А дождется ль его порог
деревянный, птичий, простой —
этой осенью в мире никто не знает.
КУХОННОЕ
Александриты виноградин в тарелке белого стекла,
Эспрессо-пена в тонкой чашке, восточный ветер у стола,
Окно — безвольная игрушка в руках шальных воздушных масс,
Нож, отдыхающий от масла, приправ съестной иконостас,
Супрематизм квадратов хлеба, барокко глянцевых конфет,
Манящий дверцей приоткрытой пиало-мисочный буфет,
Где царство круглощеких ликов ждет воплощения в блинах,
Кумач упругих помидоров, прольющих кровь в моих руках,
В букетах вечножелтых лилий на синих блюдцах острый сыр.
Поспешный щебет воробьиный — “спасибо” за короткий пир
В холодной зале мокрых листьев. И вечный зов тугих небес,
И наш ответ губами слова… Счастливых дней желанный пресс.
НОС
Зачем он сбежал, дурашка?
Прижатый к стене доской,
пришпиленный к ней навечно…
Горячий был, молодой,
хотел погулять беспечно,
желал намахаться шашкой…
Свободы, “куда ж нам плыть”,
и прочего вольтерьянства…
Висит вот — простой, как сныть,
весь день наблюдает пьянство,
погоды непостоянство, людское хамство,
слушает спор клаксонов и тормоза,
а если в погожий день стрекоза
присесть на ноздрю решит —
это просто кошмар, пытка — “shit!”
(голова профессора Доуэля его поймет).
И так он живет,
принимая туристов со всего земного глобуса,
а мечта у него одна: хоть когда-нибудь,
хоть разок
окунуть себя в мякоть батистовых гладиолусов.
ВЕТЕР В СОЛНЕЧНОМ
Пряди. Бесконечные пряди и локоны —
я смотрю на дюны из кокона.
Сколько волн разгляжу сквозь кудри?..
Зеркальная кожа воды припудрена
искрящейся солнечной пылью.
Через ветер к заливу с трудом приплыли,
налегая на воздух то щекой, то плечом, то улыбкой —
стоим, и даже песок на зубах не скрипит, а мурлычет скрипкой.
Путь наш к волнам пролегает по птичьим ариям.
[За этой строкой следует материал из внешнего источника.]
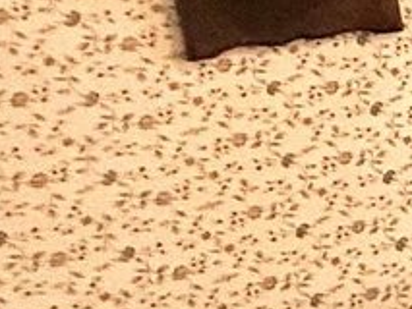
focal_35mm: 105
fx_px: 1250
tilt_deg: -11.8
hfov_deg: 11.7
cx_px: 1188
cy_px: 71
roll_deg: +1.4
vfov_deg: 14.0
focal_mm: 2.22
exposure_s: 1/120
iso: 400
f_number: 2.2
Мы в лесу — городские парии.
Припадаем сердцами к хвое,
а дыхание не успокоить,
захлебнувшись зеленым воздухом,
у доягодного черничника, по слезам травы, аки посуху,
мы идем на дно,
но
утонуть нам не суждено —
и шоссе нас выносит обратно
туда, где светлеет квадратом
окно
к брызгам и пене, трубочкам бурых волн,
кайтам, висящим в небе, как НЛО,
к полым сухим соломинкам, что устилают берег
(в то, что нырнешь в ледяную
золотую
воду, еще не верю).
Ветер —
это папа, чьи непослушные дети-
волны шалят, а он их шлепками
подгоняет к песчаной маме-
земле.
И ты в этом громком море
с тычками барашков споришь,
и счастья фанфарные звуки
выплескивают из тебя руки.
Скучая…
Листаю минуты, листаю часы,
Как отрывной календарь,
И хочется выдернуть несколько цифр
Из бороды старика
по имени Время, но он вратарь
великий — не пропускает голов.
Суров…
Сметаю минуты, сметаю часы,
Как листья осенних лип,
Но стре2лок тугой журавлиный всхлип
Обманчив — на их костылях
Бредут, ковыляют далёко века,
А жизни тают, как след молока
На юных губах.
Но страх
Легкомыслием бит —
Такой у людей гамбит…
Ласкаю минуты, ласкаю часы —
Как плюшевый плед мой взгляд.
Попробую утро вернуть назад —
Тот миг, когда звезды уходят спать,
А солнце на стол горизонта кладет
В брусничной манишке грудь,
И можно плечи и бедра сомкнуть,
И друг на друга не надо дуть —
Прохладно и так…
И песня будильника далека,
И улыбаются облака,
И ветер в листве кувыркаться рад,
И крыши принимают парад
Ласточек ли, стрижей…
И знаешь, что впереди тропинки часов и дней.